It started chilly this morning, probably the coldest it has been in a few weeks. The turkeys started gobbling earlier & more than what I heard on Thursday and last weekend. It sounded like a group of gobblers was roosted in about the same general area. I'd hear one gobble, then another bird would double gobble over top of him and another would fire up on top of that. It was music to my ears! None sounded as close as I would have liked, or seemed to be roosted in the area they had been in the past few weeks. It got quiet for a time & I figured they were already on the ground. At 7:05 I heard one gobble that sounded louder than the rest. I quickly cutt & yelped back to him, which he answered before I got through with the calling sequence. He gobbled again & I stayed quiet, letting him stew a bit. The next time he gobbled, he was closer. This time with a diaphram, I threw a few more cutts & a few yelps away from the direction he was coming to make it sound like the hen was heading towards the bottom. He gobbled back instantly. I got the gun up & got ready to shoot. I was talking on the radio to E.P. who had barely heard his last two gobbles, when the sound of spitting & drumming came from over my left shoulder. Two minutes after that, I saw a black blob easing toward the front of where I was set up. He went into strut and walked along looking for the source of the calls. When he got up beside me, he looked my way, but continued on. He passed about 7 yards to my left. There was only one tree big enough to obstruct his view so I could move the gun on him and I had to wait & hope he'd go behind it. Just before he got to the tree, he came out of strut, threw his periscope head up and looked my way. I think I was breathing through my ears. He went back into strut and crossed behind the big (big enough anyway) tree. I could see his fan out both sides of the tree. He spun a quarter turn and went into half strut, exposing his head out one side of the tree. I rolled him @ 11 yards. It was 7:20. I broke in my new vest the right way.
I'm guessing he is a two year old bird. He has an exceptionally long beard (12 inches!) and weighed 19 lbs. 2 oz., plus had spur length of 1 inch on the right and 14/16ths on the left that was blunted.
E.P. asked me over the radio to come over and call for him once I stashed my bird at the cabin. He decided to move from one blind to a new blind I dug into a small sand bank about 15 yards South where he could get a little better vantage point of where the old logging road & powerlines cross. I took the place he had been hunting at the oldest brush blind on the property that is now getting overgrown with honeysuckle. After letting things cool down for about 45 minutes, I threw out some cutts and a few yelps. Nothing. About ten minutes later, I caught movement to my right and another gobbler was easing out to the opening. I instantly told E.P. over the radio and the bird hung in the shadows about 10 yards to my right. He was just sort of milling about. He did not strut or spit & drum and his body language said he was kind of nervous.
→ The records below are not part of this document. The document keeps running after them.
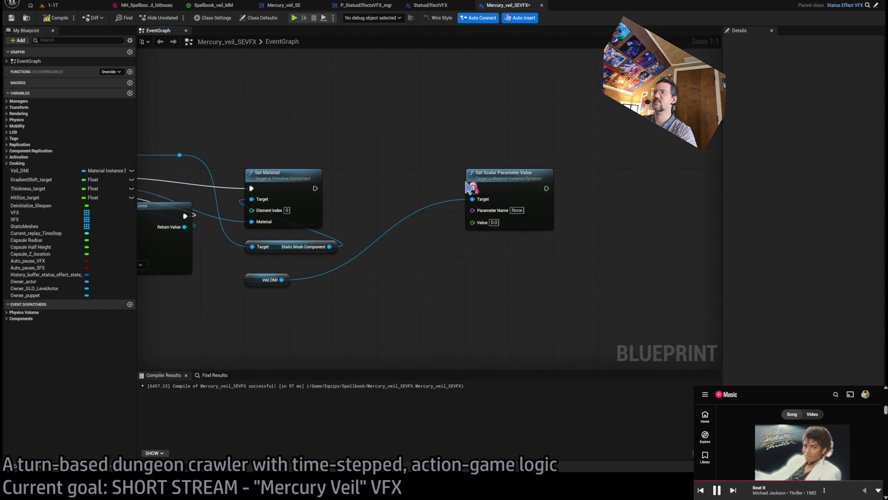
pyautogui.scroll(5, 498, 237)
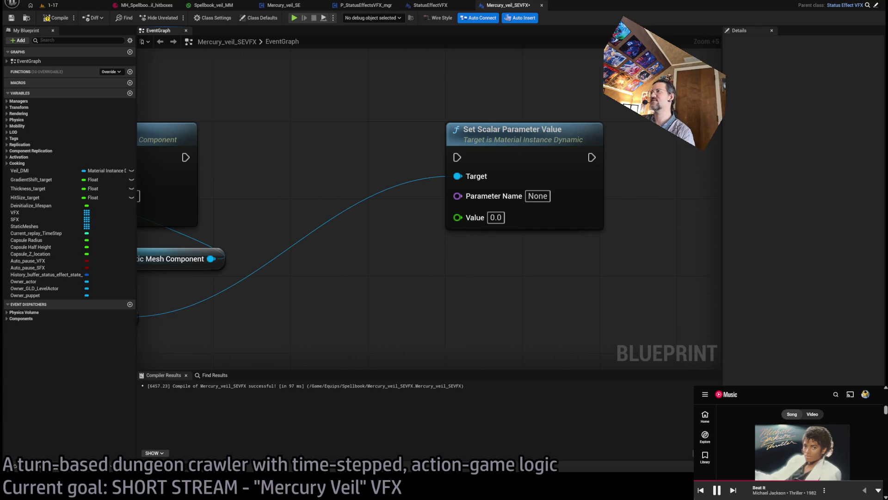
# Step: Duplicate the Set Scalar Parameter Value node, keeping one copy and deleting the extra
pyautogui.scroll(-2, 324, 231)
pyautogui.click(536, 204)
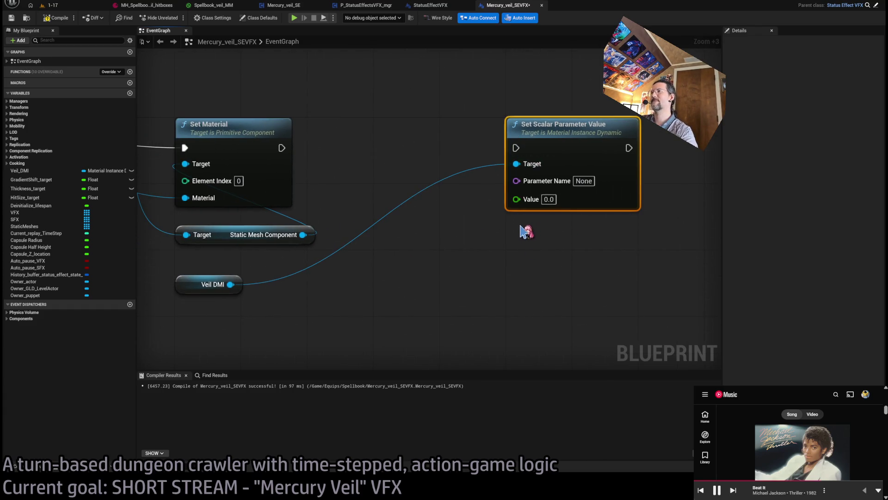
pyautogui.press('ctrl+c')
pyautogui.press('ctrl+v')
pyautogui.press('ctrl+v')
pyautogui.moveTo(647, 248); pyautogui.dragTo(585, 347)
pyautogui.moveTo(589, 246); pyautogui.dragTo(588, 239)
pyautogui.click(317, 163)
pyautogui.moveTo(282, 147)
pyautogui.mouseDown()
pyautogui.moveTo(292, 167)
pyautogui.moveTo(565, 347)
pyautogui.mouseUp()
pyautogui.click(585, 356)
pyautogui.press('Delete')
# Step: Chain Set Material into the new setter, then the original; set it to Thickness, value 1.0
pyautogui.moveTo(282, 147)
pyautogui.mouseDown()
pyautogui.moveTo(446, 254)
pyautogui.moveTo(516, 247)
pyautogui.mouseUp()
pyautogui.moveTo(629, 247); pyautogui.dragTo(516, 148)
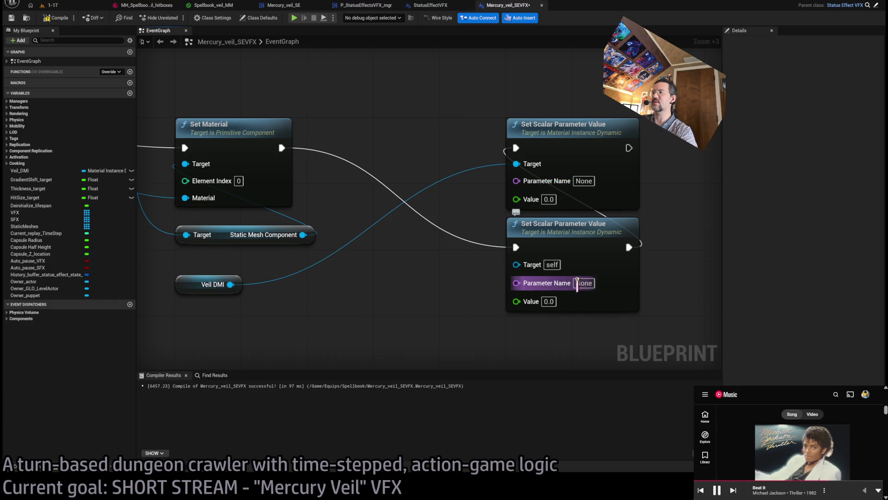
pyautogui.write('Thickness')
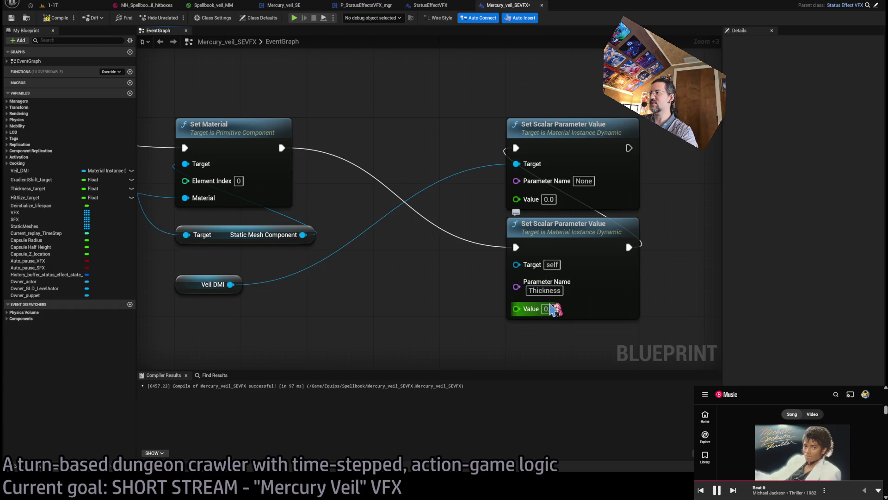
pyautogui.click(548, 309)
pyautogui.write('1')
pyautogui.press('Return')
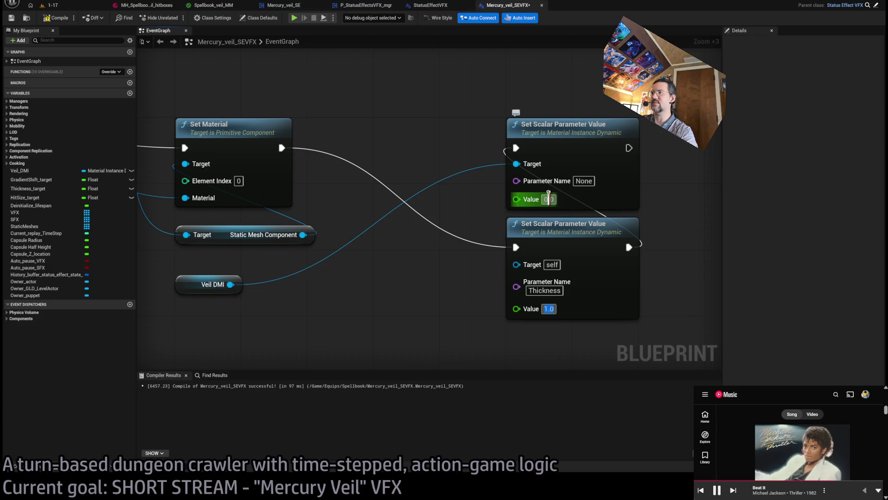
# Step: Set the original setter's parameter name to GradientShift with value -1.0
pyautogui.click(549, 199)
pyautogui.write('-1')
pyautogui.click(585, 180)
pyautogui.write('GradientShift')
pyautogui.press('Return')
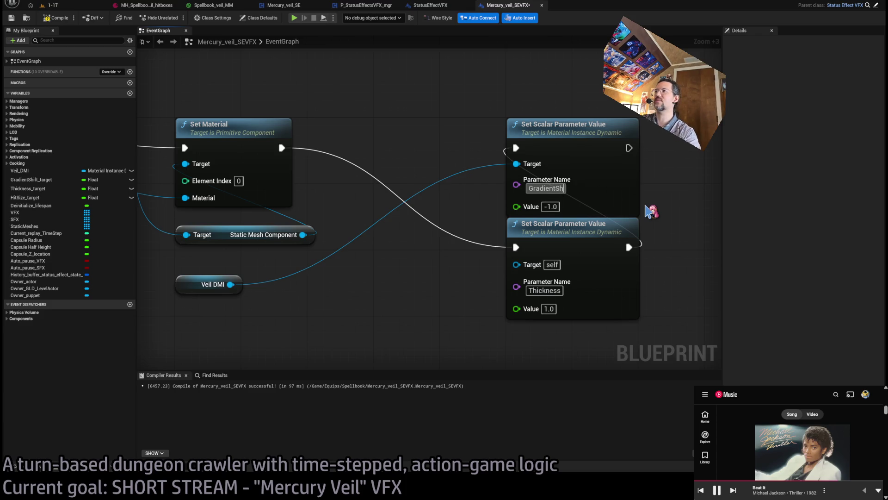
pyautogui.click(532, 231)
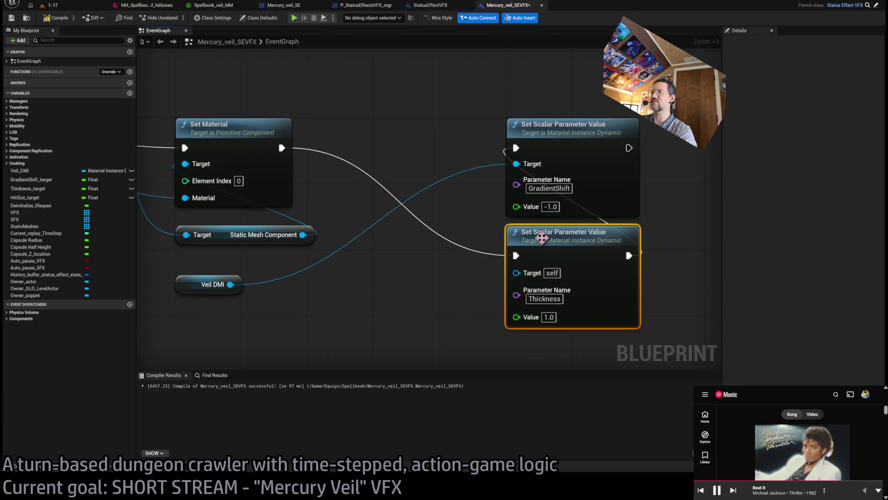
pyautogui.click(416, 151)
pyautogui.scroll(-2, 415, 147)
pyautogui.scroll(-2, 415, 147)
# Step: Feed Veil DMI into the Thickness setter and place both setters beside Event Tick
pyautogui.moveTo(301, 236)
pyautogui.mouseDown()
pyautogui.moveTo(497, 238)
pyautogui.moveTo(483, 236)
pyautogui.mouseUp()
pyautogui.scroll(-2, 408, 285)
pyautogui.moveTo(401, 279); pyautogui.dragTo(478, 196)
He ended up moseying up into the planted pines, toward one of the food plots, and then sprinted onto the neighboring property when activity a ways up the powerlines frightened him. He never knew we were there or how close he came to dying. E.P. never had a clear shot and I did not even have my gun loaded, as we only get two tags here.
I left E.P. who moved to another blind for this afternoon's hunt, as I had a turkey to clean.